[Hardware design source files]
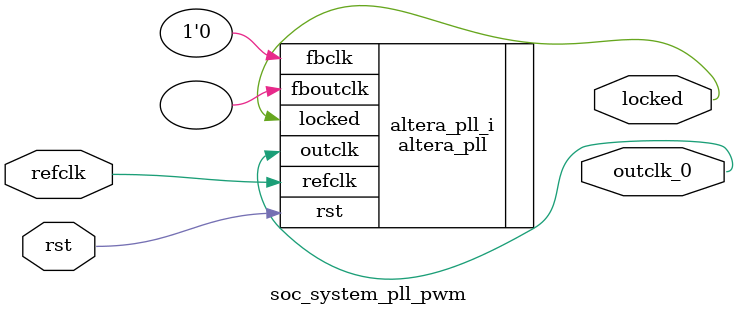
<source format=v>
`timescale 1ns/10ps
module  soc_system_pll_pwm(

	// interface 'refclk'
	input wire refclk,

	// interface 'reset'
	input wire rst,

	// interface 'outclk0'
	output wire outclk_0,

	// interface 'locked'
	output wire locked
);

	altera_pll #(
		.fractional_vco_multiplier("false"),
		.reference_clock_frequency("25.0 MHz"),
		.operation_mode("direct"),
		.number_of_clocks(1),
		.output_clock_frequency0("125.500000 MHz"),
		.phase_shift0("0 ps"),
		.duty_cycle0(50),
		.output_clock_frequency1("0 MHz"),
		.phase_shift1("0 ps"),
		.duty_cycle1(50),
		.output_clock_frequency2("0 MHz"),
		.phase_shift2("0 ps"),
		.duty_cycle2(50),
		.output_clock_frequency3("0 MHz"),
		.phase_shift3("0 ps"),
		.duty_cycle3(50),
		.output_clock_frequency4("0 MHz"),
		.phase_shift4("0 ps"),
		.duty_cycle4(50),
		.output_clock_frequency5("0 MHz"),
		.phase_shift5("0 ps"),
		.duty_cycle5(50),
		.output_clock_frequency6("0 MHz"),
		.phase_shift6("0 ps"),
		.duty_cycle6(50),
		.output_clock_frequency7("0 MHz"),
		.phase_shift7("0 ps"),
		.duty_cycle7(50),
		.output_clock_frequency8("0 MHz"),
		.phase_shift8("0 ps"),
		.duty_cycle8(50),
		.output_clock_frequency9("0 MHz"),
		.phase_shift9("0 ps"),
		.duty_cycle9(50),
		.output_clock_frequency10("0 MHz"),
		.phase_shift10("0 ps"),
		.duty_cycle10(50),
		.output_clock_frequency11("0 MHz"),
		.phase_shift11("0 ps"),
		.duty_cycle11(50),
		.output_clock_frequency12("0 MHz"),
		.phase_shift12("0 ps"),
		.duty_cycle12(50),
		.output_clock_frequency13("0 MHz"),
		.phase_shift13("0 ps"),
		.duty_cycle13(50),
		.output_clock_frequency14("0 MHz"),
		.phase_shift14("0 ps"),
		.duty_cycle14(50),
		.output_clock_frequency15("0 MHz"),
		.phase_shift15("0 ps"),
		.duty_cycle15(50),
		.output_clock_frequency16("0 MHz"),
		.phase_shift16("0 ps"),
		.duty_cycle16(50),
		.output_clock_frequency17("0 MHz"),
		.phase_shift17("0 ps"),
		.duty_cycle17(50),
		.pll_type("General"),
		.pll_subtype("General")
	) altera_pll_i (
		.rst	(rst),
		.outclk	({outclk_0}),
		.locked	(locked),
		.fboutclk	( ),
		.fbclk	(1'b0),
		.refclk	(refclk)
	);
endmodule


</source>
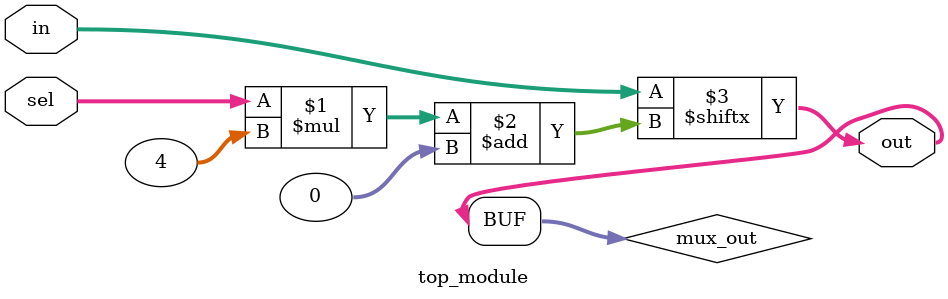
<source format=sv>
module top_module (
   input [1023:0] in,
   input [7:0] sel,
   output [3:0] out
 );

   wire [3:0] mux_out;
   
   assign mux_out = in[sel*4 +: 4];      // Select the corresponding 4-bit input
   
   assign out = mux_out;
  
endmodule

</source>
...
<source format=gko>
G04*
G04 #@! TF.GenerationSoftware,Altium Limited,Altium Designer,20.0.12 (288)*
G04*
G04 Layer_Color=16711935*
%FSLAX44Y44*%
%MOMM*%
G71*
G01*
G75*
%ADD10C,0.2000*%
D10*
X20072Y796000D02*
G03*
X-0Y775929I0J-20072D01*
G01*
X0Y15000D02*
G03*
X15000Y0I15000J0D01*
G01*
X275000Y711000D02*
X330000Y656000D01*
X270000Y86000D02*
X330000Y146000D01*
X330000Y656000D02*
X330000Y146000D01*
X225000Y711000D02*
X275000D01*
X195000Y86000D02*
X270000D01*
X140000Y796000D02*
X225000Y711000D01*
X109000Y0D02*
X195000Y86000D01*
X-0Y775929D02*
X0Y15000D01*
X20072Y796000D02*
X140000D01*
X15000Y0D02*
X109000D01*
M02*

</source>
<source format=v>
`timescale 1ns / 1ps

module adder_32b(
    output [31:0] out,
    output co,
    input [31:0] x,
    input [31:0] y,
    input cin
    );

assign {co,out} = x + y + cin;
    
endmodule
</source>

:: Task goal ::
Those lines of the records that contain the string "timescale" should be identified and copied.

:: Exercise solution ::
`timescale 1ns/10ps
`timescale 1ns / 1ps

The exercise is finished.